• Problem to solve
Please repeat every entry that follows, keeping each one exactly the same.

• Given data
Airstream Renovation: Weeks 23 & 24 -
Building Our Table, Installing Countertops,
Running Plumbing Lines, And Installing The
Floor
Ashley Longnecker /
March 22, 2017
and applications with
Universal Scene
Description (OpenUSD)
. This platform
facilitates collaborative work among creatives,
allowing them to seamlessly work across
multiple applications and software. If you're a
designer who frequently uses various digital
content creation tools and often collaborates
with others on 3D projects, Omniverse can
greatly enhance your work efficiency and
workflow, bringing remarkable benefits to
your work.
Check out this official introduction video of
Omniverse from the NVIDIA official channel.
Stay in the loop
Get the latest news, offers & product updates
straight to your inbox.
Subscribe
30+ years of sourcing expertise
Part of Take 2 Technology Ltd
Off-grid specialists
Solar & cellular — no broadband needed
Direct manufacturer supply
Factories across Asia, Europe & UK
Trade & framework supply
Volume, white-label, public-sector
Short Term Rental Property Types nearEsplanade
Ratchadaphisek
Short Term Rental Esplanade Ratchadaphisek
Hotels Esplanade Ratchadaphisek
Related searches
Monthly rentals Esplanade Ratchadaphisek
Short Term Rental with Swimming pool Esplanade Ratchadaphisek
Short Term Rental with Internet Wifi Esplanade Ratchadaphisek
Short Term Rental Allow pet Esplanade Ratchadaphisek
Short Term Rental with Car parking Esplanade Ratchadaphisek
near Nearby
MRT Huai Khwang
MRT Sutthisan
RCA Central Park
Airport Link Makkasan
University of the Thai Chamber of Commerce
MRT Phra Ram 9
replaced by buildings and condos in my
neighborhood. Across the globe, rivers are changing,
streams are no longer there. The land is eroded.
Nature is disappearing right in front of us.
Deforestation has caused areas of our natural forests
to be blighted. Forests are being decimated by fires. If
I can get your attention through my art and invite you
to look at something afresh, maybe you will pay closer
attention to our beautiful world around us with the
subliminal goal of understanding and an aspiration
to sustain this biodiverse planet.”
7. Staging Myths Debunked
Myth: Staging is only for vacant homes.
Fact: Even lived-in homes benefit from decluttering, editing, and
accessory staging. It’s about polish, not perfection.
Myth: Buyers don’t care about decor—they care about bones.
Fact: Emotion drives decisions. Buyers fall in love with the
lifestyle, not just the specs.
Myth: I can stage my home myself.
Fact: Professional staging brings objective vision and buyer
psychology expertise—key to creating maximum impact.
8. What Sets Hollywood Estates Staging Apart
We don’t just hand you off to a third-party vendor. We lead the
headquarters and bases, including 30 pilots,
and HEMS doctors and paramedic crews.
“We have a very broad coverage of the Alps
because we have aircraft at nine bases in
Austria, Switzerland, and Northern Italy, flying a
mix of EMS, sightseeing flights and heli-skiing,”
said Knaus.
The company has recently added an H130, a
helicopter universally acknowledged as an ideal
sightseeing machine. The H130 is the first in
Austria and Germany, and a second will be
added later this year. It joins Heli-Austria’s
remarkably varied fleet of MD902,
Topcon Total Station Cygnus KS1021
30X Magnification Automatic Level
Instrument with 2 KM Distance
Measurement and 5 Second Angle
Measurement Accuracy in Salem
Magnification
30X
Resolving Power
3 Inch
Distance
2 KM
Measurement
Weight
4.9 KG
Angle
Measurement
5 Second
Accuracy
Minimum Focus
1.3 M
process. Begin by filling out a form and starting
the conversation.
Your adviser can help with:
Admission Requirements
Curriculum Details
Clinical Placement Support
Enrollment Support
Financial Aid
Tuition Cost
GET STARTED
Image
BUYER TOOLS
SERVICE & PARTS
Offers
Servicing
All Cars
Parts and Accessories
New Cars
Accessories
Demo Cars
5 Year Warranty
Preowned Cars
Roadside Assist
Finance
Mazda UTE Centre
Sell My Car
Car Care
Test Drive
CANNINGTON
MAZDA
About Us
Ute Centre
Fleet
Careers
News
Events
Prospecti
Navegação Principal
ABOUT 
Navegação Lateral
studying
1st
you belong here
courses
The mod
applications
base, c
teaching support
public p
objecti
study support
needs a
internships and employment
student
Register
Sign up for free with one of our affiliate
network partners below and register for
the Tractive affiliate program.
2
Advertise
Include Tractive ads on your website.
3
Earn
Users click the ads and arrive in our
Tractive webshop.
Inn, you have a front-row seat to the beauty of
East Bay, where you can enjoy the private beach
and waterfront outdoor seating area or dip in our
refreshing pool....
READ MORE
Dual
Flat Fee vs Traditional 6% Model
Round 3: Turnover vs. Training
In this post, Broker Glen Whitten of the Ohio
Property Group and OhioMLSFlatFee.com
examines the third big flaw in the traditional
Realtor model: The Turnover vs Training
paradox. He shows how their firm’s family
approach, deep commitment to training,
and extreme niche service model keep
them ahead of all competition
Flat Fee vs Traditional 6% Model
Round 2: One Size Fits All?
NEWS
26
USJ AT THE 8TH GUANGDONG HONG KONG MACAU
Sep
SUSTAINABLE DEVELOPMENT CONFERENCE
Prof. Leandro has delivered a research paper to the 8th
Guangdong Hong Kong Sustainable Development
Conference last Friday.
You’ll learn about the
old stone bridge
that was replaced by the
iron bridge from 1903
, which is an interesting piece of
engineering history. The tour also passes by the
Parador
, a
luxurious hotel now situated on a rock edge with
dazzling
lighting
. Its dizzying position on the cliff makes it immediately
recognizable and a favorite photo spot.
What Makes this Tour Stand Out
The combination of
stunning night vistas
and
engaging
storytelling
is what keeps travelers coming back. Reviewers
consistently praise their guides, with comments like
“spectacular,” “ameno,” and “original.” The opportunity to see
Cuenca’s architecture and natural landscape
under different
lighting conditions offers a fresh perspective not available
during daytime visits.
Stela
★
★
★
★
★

• Answer box
Airstream Renovation: Weeks 23 & 24 -
Building Our Table, Installing Countertops,
Running Plumbing Lines, And Installing The
Floor
Ashley Longnecker /
March 22, 2017
and applications with
Universal Scene
Description (OpenUSD)
. This platform
facilitates collaborative work among creatives,
allowing them to seamlessly work across
multiple applications and software. If you're a
designer who frequently uses various digital
content creation tools and often collaborates
with others on 3D projects, Omniverse can
greatly enhance your work efficiency and
workflow, bringing remarkable benefits to
your work.
Check out this official introduction video of
Omniverse from the NVIDIA official channel.
Stay in the loop
Get the latest news, offers & product updates
straight to your inbox.
Subscribe
30+ years of sourcing expertise
Part of Take 2 Technology Ltd
Off-grid specialists
Solar & cellular — no broadband needed
Direct manufacturer supply
Factories across Asia, Europe & UK
Trade & framework supply
Volume, white-label, public-sector
Short Term Rental Property Types nearEsplanade
Ratchadaphisek
Short Term Rental Esplanade Ratchadaphisek
Hotels Esplanade Ratchadaphisek
Related searches
Monthly rentals Esplanade Ratchadaphisek
Short Term Rental with Swimming pool Esplanade Ratchadaphisek
Short Term Rental with Internet Wifi Esplanade Ratchadaphisek
Short Term Rental Allow pet Esplanade Ratchadaphisek
Short Term Rental with Car parking Esplanade Ratchadaphisek
near Nearby
MRT Huai Khwang
MRT Sutthisan
RCA Central Park
Airport Link Makkasan
University of the Thai Chamber of Commerce
MRT Phra Ram 9
replaced by buildings and condos in my
neighborhood. Across the globe, rivers are changing,
streams are no longer there. The land is eroded.
Nature is disappearing right in front of us.
Deforestation has caused areas of our natural forests
to be blighted. Forests are being decimated by fires. If
I can get your attention through my art and invite you
to look at something afresh, maybe you will pay closer
attention to our beautiful world around us with the
subliminal goal of understanding and an aspiration
to sustain this biodiverse planet.”
7. Staging Myths Debunked
Myth: Staging is only for vacant homes.
Fact: Even lived-in homes benefit from decluttering, editing, and
accessory staging. It’s about polish, not perfection.
Myth: Buyers don’t care about decor—they care about bones.
Fact: Emotion drives decisions. Buyers fall in love with the
lifestyle, not just the specs.
Myth: I can stage my home myself.
Fact: Professional staging brings objective vision and buyer
psychology expertise—key to creating maximum impact.
8. What Sets Hollywood Estates Staging Apart
We don’t just hand you off to a third-party vendor. We lead the
headquarters and bases, including 30 pilots,
and HEMS doctors and paramedic crews.
“We have a very broad coverage of the Alps
because we have aircraft at nine bases in
Austria, Switzerland, and Northern Italy, flying a
mix of EMS, sightseeing flights and heli-skiing,”
said Knaus.
The company has recently added an H130, a
helicopter universally acknowledged as an ideal
sightseeing machine. The H130 is the first in
Austria and Germany, and a second will be
added later this year. It joins Heli-Austria’s
remarkably varied fleet of MD902,
Topcon Total Station Cygnus KS1021
30X Magnification Automatic Level
Instrument with 2 KM Distance
Measurement and 5 Second Angle
Measurement Accuracy in Salem
Magnification
30X
Resolving Power
3 Inch
Distance
2 KM
Measurement
Weight
4.9 KG
Angle
Measurement
5 Second
Accuracy
Minimum Focus
1.3 M
process. Begin by filling out a form and starting
the conversation.
Your adviser can help with:
Admission Requirements
Curriculum Details
Clinical Placement Support
Enrollment Support
Financial Aid
Tuition Cost
GET STARTED
Image
BUYER TOOLS
SERVICE & PARTS
Offers
Servicing
All Cars
Parts and Accessories
New Cars
Accessories
Demo Cars
5 Year Warranty
Preowned Cars
Roadside Assist
Finance
Mazda UTE Centre
Sell My Car
Car Care
Test Drive
CANNINGTON
MAZDA
About Us
Ute Centre
Fleet
Careers
News
Events
Prospecti
Navegação Principal
ABOUT 
Navegação Lateral
studying
1st
you belong here
courses
The mod
applications
base, c
teaching support
public p
objecti
study support
needs a
internships and employment
student
Register
Sign up for free with one of our affiliate
network partners below and register for
the Tractive affiliate program.
2
Advertise
Include Tractive ads on your website.
3
Earn
Users click the ads and arrive in our
Tractive webshop.
Inn, you have a front-row seat to the beauty of
East Bay, where you can enjoy the private beach
and waterfront outdoor seating area or dip in our
refreshing pool....
READ MORE
Dual
Flat Fee vs Traditional 6% Model
Round 3: Turnover vs. Training
In this post, Broker Glen Whitten of the Ohio
Property Group and OhioMLSFlatFee.com
examines the third big flaw in the traditional
Realtor model: The Turnover vs Training
paradox. He shows how their firm’s family
approach, deep commitment to training,
and extreme niche service model keep
them ahead of all competition
Flat Fee vs Traditional 6% Model
Round 2: One Size Fits All?
NEWS
26
USJ AT THE 8TH GUANGDONG HONG KONG MACAU
Sep
SUSTAINABLE DEVELOPMENT CONFERENCE
Prof. Leandro has delivered a research paper to the 8th
Guangdong Hong Kong Sustainable Development
Conference last Friday.
You’ll learn about the
old stone bridge
that was replaced by the
iron bridge from 1903
, which is an interesting piece of
engineering history. The tour also passes by the
Parador
, a
luxurious hotel now situated on a rock edge with
dazzling
lighting
. Its dizzying position on the cliff makes it immediately
recognizable and a favorite photo spot.
What Makes this Tour Stand Out
The combination of
stunning night vistas
and
engaging
storytelling
is what keeps travelers coming back. Reviewers
consistently praise their guides, with comments like
“spectacular,” “ameno,” and “original.” The opportunity to see
Cuenca’s architecture and natural landscape
under different
lighting conditions offers a fresh perspective not available
during daytime visits.
Stela
★
★
★
★
★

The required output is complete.